Along with Martinez’s knack for big plays in both the passing and rushing attacks, the Cats are alert to the strong play of the Cornhuskers’ defense. Nebraska held No. 6 Oklahoma to 23 points, then prevented No. 17 Michigan State — a team that ran for 326 yards against the Cats in their season opener — from picking up a first down in the second half of their matchup. 

Even though the Cornhuskers lost both games, dropping below .500, Nebraska’s stout defensive showings against ranked opponents have the Cats preparing for a challenge in the trenches.
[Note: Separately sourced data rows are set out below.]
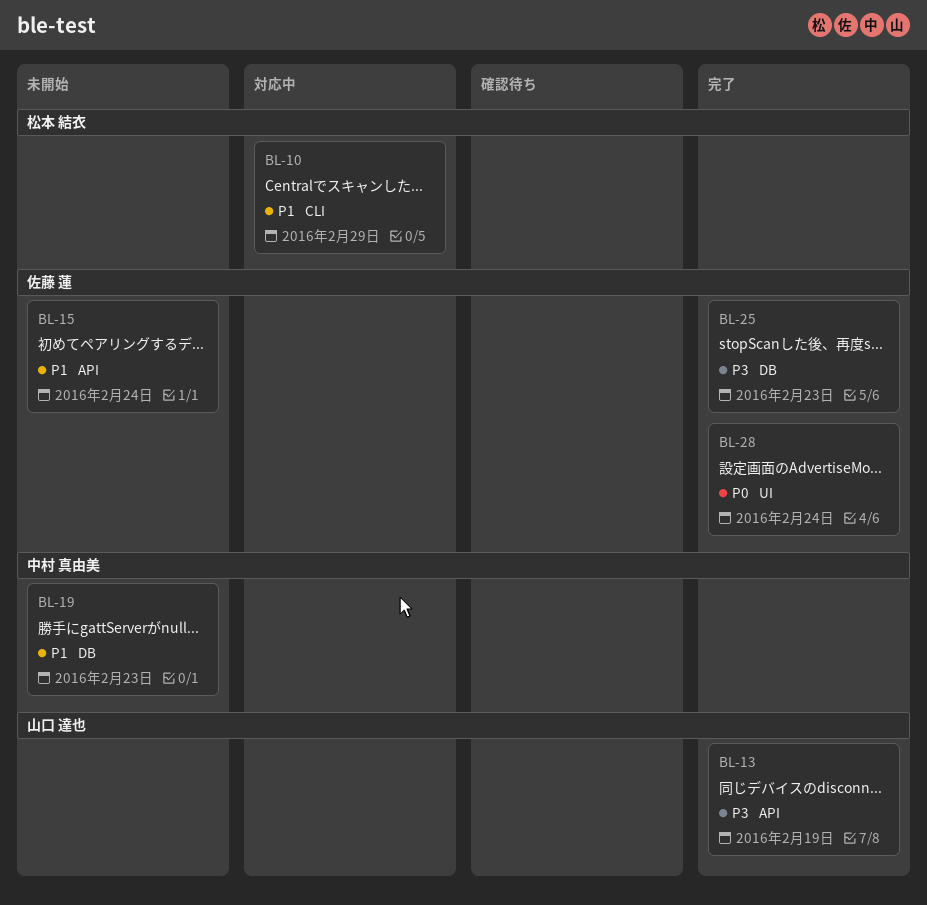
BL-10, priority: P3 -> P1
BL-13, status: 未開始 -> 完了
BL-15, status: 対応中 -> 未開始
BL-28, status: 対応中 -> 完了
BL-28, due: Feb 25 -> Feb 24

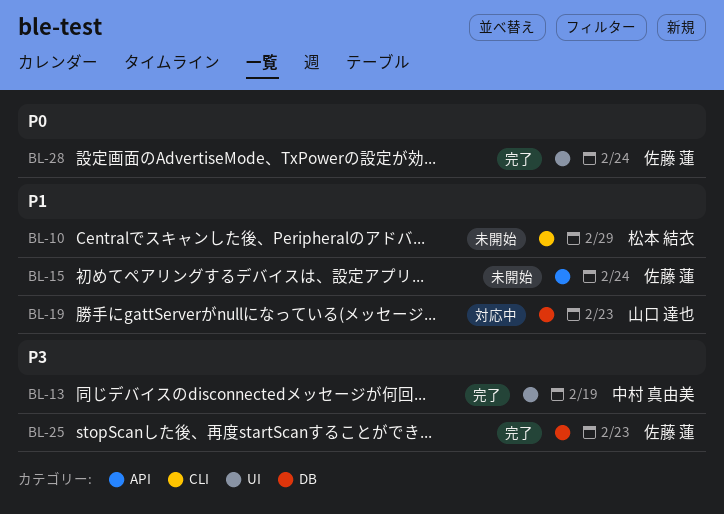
BL-10, status: 対応中 -> 未開始
BL-13, owner: 山口 達也 -> 中村 真由美
BL-13, label: API -> UI
BL-19, status: 未開始 -> 対応中
BL-19, owner: 中村 真由美 -> 山口 達也

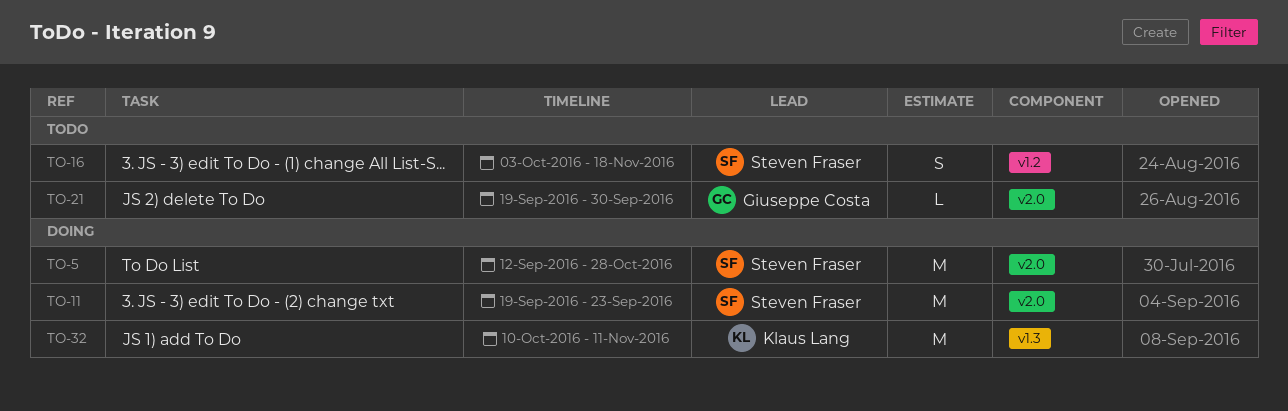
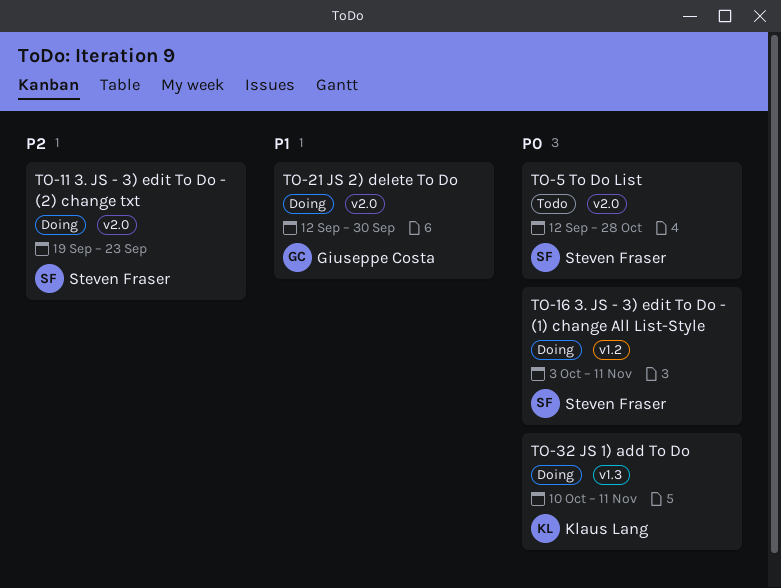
TO-5, status: Doing -> Todo
TO-16, status: Todo -> Doing
TO-16, due: Nov 18 -> Nov 11
TO-21, status: Todo -> Doing
TO-21, start: Sep 19 -> Sep 12

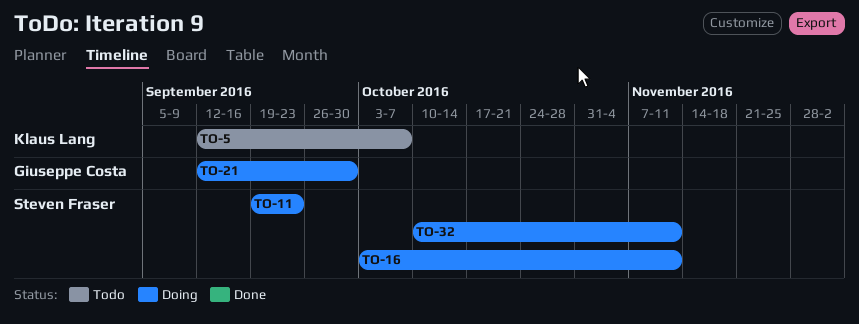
TO-5, owner: Steven Fraser -> Klaus Lang
TO-5, due: Oct 28 -> Oct 7
TO-32, owner: Klaus Lang -> Steven Fraser

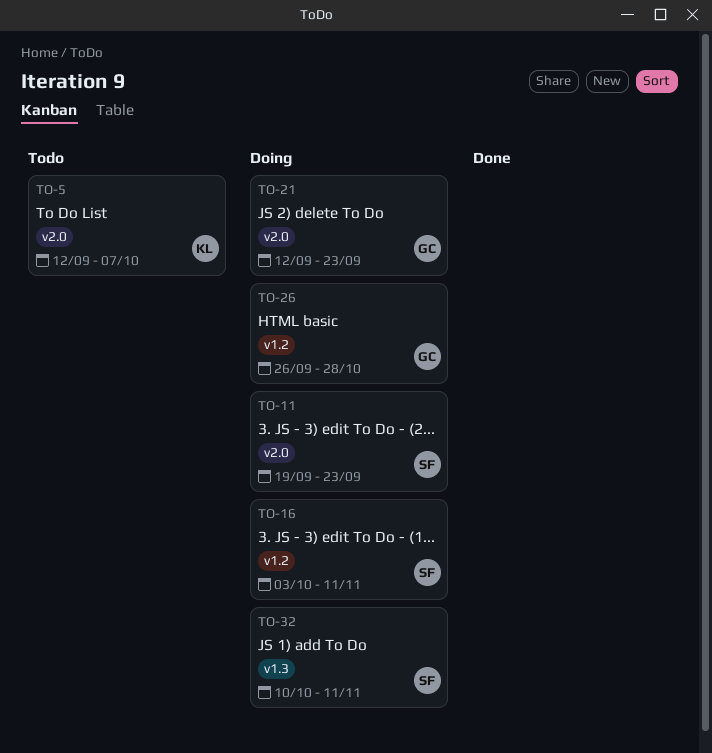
TO-21, due: Sep 30 -> Sep 23
TO-26: none -> present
“(The Cornhuskers) throw a lot at you so it’ll be tough for us,” sophomore offensive lineman Peter Skoronski said. “We’ve got to be great in our preparation and our intensity this week and be physical because you know they’re going to bring it.”

Another priority for NU’s offense will be preparing sophomore quarterback Ryan Hilinski in his first Big Ten start. Hilinski took a backseat in the Cats’ 35-6 win over Ohio with just 88 passing yards on 12-20 passing. While NU has reigning Big Ten Offensive Player of the Week Evan Hull in the backfield, Nebraska is no FCS defense. 

Still, Hilinski demonstrated chemistry with the Cats’ starting receivers — 86 of his 88 passing yards went to NU’s top three targets — and played nearly mistake-free football, a priority after NU’s nightmarish loss to Duke. After a tumultuous opening month for the Cats’ quarterback room, Saturday will be a prime opportunity for Hilinski to solidify his grasp on the starting job. 

Since joining the Big Ten in 2011, Nebraska has played the Cats ten times, with each squad taking five games. NU boasts more recent success, winning two Big Ten West titles in the past three seasons while Frost has yet to lead the Cornhuskers to a winning record. But the matchups have been characterized by physicality and have been decided in the final minutes. 

NU is expecting a similar contest for this year’s primetime matchup. 

“You’ve got to up your level of physicality and really make sure that (the games) are some of your most physical of the year,” sophomore linebacker Bryce Gallagher said. “I’m excited.”